Thursday, May 15, 2014

Why Climate Change is "Bad"

Over the years, some people have criticized me for emphasizing "bad" aspects of global warming rather than "good" aspects.  Since I am very concerned about global warming, this might partially reflect a personal bias.  However, even though there will be some so-called winners with climate change, negative impacts will exceed positive ones, especially if the climate change is abrupt.

Why?  Because our entire society has been built around the climate of the 20th century (and to some degree the climate of the last couple thousand years).  Where we grow crops, how we store and distribute water, where we have built cities, and how we have built infrastructure for resiliency against weather and climate variability are a function of that 20th century climate (and to some degree the climate of the preceding centuries).

Here are some examples.  Water is the agent that delivers most climate impacts and even if there are a few winners with climate change, everyone loses with sea level rise.  Most of the worlds largest urban areas sit in coastal areas. In the United States, more than 50% of the population is near coasts and approximately 3.7 million people living within 1 m elevation of mean high tide (TIDEL).

Source: Strauss et al. (2012)
The challenges in these regions are multifaceted and involve more than the direct effect of inundation by sea level rise.  Coastal erosion and wetland loss increases vulnerability to storm surges.  Saltwater intrusion intrusion into aquifers leads to contamination of drinking water sources.  Etc.

How about National Security?  The Center for Naval Analyses Military Advisory Board, comprised of retired high-level officers and generals fro the armed forces, issued a report this week entitled National Security and the Accelerating Risks of Climate Change.  Again we see here that a shift in the climate is a societal stressor:
"The projected impacts of climate change will be more than threat multipliers; they will serve as catalysts for instability and conflict."

"As the world's population and living standards continue to grow, the projected climate impacts on the nexus of water, food, and energy security become more profound.

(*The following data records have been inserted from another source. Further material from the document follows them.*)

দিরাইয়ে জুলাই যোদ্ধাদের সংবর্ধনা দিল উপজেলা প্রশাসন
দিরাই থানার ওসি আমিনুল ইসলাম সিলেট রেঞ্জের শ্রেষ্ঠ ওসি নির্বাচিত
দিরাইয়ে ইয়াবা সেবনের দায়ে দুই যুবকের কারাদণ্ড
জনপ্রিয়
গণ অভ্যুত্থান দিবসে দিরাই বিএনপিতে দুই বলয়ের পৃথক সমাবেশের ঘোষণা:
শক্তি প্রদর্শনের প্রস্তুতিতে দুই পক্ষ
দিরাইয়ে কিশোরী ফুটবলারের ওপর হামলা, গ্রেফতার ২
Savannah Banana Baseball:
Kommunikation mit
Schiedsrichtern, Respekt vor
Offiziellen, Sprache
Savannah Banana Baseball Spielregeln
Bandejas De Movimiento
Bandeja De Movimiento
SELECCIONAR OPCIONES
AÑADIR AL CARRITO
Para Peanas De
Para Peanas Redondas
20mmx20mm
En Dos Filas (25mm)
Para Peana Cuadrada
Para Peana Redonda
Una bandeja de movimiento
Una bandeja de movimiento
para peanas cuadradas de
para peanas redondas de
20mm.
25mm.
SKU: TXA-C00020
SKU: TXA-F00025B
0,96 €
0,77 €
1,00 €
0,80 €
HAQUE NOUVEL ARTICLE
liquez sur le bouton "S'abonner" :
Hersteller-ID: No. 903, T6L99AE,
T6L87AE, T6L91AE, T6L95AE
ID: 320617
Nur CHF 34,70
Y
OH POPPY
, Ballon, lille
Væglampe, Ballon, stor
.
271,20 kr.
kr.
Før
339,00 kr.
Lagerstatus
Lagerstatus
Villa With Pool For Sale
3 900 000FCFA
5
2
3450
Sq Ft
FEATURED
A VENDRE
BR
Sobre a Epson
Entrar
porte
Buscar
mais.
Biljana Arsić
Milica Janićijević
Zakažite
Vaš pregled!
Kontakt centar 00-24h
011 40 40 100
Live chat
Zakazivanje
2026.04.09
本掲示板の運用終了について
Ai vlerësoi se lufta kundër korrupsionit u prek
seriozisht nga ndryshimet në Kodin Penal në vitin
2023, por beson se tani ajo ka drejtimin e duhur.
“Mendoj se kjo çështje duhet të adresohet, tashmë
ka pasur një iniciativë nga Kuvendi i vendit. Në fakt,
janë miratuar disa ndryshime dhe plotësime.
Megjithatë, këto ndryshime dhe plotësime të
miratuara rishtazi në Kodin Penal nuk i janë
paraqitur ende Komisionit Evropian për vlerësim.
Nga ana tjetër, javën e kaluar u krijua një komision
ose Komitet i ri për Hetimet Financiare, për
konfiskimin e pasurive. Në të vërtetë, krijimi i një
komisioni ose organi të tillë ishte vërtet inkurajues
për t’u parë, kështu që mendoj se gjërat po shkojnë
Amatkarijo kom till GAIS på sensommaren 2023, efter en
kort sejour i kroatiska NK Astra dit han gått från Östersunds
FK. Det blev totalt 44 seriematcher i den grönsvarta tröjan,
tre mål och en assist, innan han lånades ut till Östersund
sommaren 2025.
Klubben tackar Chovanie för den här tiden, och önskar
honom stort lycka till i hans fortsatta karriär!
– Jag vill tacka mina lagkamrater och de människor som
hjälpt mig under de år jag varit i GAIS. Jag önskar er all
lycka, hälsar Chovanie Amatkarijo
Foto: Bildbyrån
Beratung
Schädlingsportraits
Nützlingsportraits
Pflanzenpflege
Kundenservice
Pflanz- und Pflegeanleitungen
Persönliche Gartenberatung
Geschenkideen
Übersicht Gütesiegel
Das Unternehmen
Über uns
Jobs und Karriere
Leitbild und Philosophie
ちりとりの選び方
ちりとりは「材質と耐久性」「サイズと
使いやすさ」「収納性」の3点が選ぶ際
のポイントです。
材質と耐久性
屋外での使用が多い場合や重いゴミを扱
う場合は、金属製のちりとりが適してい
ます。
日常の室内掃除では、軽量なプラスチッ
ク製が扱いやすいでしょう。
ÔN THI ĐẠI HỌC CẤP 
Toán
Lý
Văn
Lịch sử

Fresh water, food, and energy are inextricably linked, and the choices made over how these finite resources will be produced, distributed, and used will have increasing security implications."

"Projected climate change impacts inside the borders of the United States will challenge key elements of our National Power and encumber our homeland security. Of particular concern are climate impacts to our military, infrastructure, economic, and social support systems."
One interesting case study discussed in the report is the impact of sea level rise on the military infrastructure in the Hampton Roads area of Virginia (p. 25), which includes 29 military sites and serves as home for 20% of the U.S. military fleet.  This is a low lying area in which significant adaptation efforts will be needed.

Another region discussed is the Arctic, where the loss of sea ice opens up commercial opportunities but also potential international flash points.
The list goes on and on.  The bottom line here is that change is hard and that's why climate change is "bad." A small shift in climate is perhaps tolerable, but that's looking increasingly unlikely.


  1. Glad to hear the military is taking climate change seriously. Seems a lot of special interests who are currently politicizing climate change have an awful lot to lose by inaction as well. This comment is not meant to stir a political debate. It's just very ironic to me that a lot of the oil companies' infrastructure also lies in coastal regions.

  2. Maybe it's not just coincidental that proposals to mine oil sands in Utah are becoming more strident!